Doti looks at a topographical map the way eating champ Kobayashi looks at a hot dog.
Armijo is known as the "kitchen sink" because his pack is legendary in size and weight. "That's why I walk a little crooked," he said.
Polignone is a cornucopia assemblage. He uses dry Swedish chewing tobacco to combat, he says (and can you believe it?), the boredom. He also, said Rigoni, is like talk radio. "DP can go from one subject to another flawlessly," she says. "For hours. Without stopping."
And then there's his hallucinations. They are his friends. Hallucinations, in fact, are everyone's friends.
"There are couches on the trail for me when I hallucinate," said Armijo, 34, EMT certified and a tech consultant. "I actually have to step over them."
Of course you do.
"I had a major hallucination in Baja once," said Doti, an Internet software consultant. "There was a guy on the cliff above me but it was late at night, I was tired and so when he started to descend I thought it was a UFO. When it landed, I thought I heard Jesus Christ talking."
And then later everyone sat around and watched Charlton Heston drink a Red Bull while parting the Red Sea.
Why not? When these four friends talked about their hallucinations, when Rigoni described what it was like to take 200 needles out of her thigh after falling into a cactus in Mexico, they did it with relish and zest. Their memories of laughter and pain and suffering have bound their mutual experience. Without those fragrant, delusional episodes, without the extraordinary tale that is adventure racing to tie them together . . .
"I wouldn't be doing it," said Polignone, who owns a specialty chemical company.
It is the juice of life they seek, of disabling the suffocation of their desk jobs for the open air of literally not knowing what's around the corner. For some of us, bowling is an adventure. The Dirty Avocados (there's also a Dirty Avocados II) find joy of entering the unknown where bears and hypothermia lurk.
"It's something about the variety of the sports and their locations," said Rigoni, somewhere around 29.
It's improvising. It's having a tow rope attached to the frame of one mountain bike pulling another Dirty Avocado on the other end.
"We've all been pulled," Doti said.
Embarrassment for slowing down the group, exhaustion from working 22 hours a day in the wilderness, asking for navigational help, it's all part of the rich fabric and lore.
"I don't think about it too much," said Brenda, Doti's wife, of the risks her husband and the others take. Usually when a person approaches middle age, the tendency is to slow down a bit. Adam, 34, has two sons and, frankly, "has ratcheted it up" the past few years.
Did Brenda know what she was getting into when she married Adam eight years ago? "To some extent," she said quietly.
Adventure racing is not a hobby or a weekend basketball game at the Y with the guys. It is not even doing Stairmaster three times a week.

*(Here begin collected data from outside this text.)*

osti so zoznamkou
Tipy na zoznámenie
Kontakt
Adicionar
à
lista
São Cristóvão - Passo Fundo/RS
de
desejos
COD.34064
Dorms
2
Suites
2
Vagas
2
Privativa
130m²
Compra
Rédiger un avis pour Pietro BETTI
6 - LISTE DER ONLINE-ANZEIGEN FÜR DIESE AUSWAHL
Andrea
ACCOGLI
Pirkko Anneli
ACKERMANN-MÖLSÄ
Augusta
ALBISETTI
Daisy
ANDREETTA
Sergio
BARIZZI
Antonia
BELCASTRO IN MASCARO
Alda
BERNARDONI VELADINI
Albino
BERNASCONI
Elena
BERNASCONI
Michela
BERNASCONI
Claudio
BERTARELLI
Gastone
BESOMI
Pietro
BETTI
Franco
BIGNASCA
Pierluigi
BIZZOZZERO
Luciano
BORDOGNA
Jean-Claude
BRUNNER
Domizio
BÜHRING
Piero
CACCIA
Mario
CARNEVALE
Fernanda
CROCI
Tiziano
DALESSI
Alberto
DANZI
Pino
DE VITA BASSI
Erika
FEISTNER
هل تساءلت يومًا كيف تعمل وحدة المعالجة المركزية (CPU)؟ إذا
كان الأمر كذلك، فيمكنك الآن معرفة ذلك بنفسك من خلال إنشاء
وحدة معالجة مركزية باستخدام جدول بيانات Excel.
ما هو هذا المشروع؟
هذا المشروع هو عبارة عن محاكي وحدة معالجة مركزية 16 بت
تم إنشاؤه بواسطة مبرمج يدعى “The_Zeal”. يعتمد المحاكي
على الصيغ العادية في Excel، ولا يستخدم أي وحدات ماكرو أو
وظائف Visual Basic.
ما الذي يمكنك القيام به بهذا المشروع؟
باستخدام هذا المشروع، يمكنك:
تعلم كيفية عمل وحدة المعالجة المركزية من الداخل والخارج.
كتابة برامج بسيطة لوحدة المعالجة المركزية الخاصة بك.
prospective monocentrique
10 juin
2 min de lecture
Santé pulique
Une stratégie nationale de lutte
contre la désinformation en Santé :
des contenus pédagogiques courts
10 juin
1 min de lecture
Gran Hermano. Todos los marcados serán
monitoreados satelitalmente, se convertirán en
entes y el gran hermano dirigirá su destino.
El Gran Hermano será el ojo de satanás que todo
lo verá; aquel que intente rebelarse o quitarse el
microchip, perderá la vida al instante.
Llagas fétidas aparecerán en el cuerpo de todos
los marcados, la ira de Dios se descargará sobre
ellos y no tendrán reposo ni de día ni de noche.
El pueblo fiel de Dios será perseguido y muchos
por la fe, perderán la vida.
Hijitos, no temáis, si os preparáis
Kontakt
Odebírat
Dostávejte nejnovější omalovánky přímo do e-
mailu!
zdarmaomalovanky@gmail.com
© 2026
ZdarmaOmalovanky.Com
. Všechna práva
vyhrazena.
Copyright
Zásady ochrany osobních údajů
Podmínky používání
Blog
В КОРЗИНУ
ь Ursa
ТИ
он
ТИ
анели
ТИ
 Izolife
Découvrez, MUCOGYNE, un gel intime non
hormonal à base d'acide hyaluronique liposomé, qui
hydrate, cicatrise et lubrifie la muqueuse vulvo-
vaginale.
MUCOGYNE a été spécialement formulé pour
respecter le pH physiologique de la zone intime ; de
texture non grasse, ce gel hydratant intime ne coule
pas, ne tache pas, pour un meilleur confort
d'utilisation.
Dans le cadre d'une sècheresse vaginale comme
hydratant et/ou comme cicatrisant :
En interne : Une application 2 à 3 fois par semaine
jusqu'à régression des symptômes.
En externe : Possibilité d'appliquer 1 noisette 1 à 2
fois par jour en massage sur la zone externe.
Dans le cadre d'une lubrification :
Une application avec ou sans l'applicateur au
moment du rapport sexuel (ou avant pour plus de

"It's a lifestyle," said Doti, 34.
It's a lifestyle with a never-stated but always-understood dark side. A French woman drowned during an adventure race in Kyrgyzstan in 2003. An Australian man plummeted to his death in 2004 after being hit by a falling boulder in Washington. A Mexican racer drowned in an adventure race in Mexico in 2004.
"It's 11:30 at night at this race in Baja, I'm trying to get to a waterfall and I am traversing a ledge this wide," said Doti, placing the palms of his hands about six inches apart. "And I remember thinking to myself, 'What am I doing here?' "
Doti knew why. He was being pushed to the brink, where sanity becomes unhinged, and then to come back from the edge and being able to live and tell. Like being chased by little people.
"We call them sleep monsters," Armijo said proudly.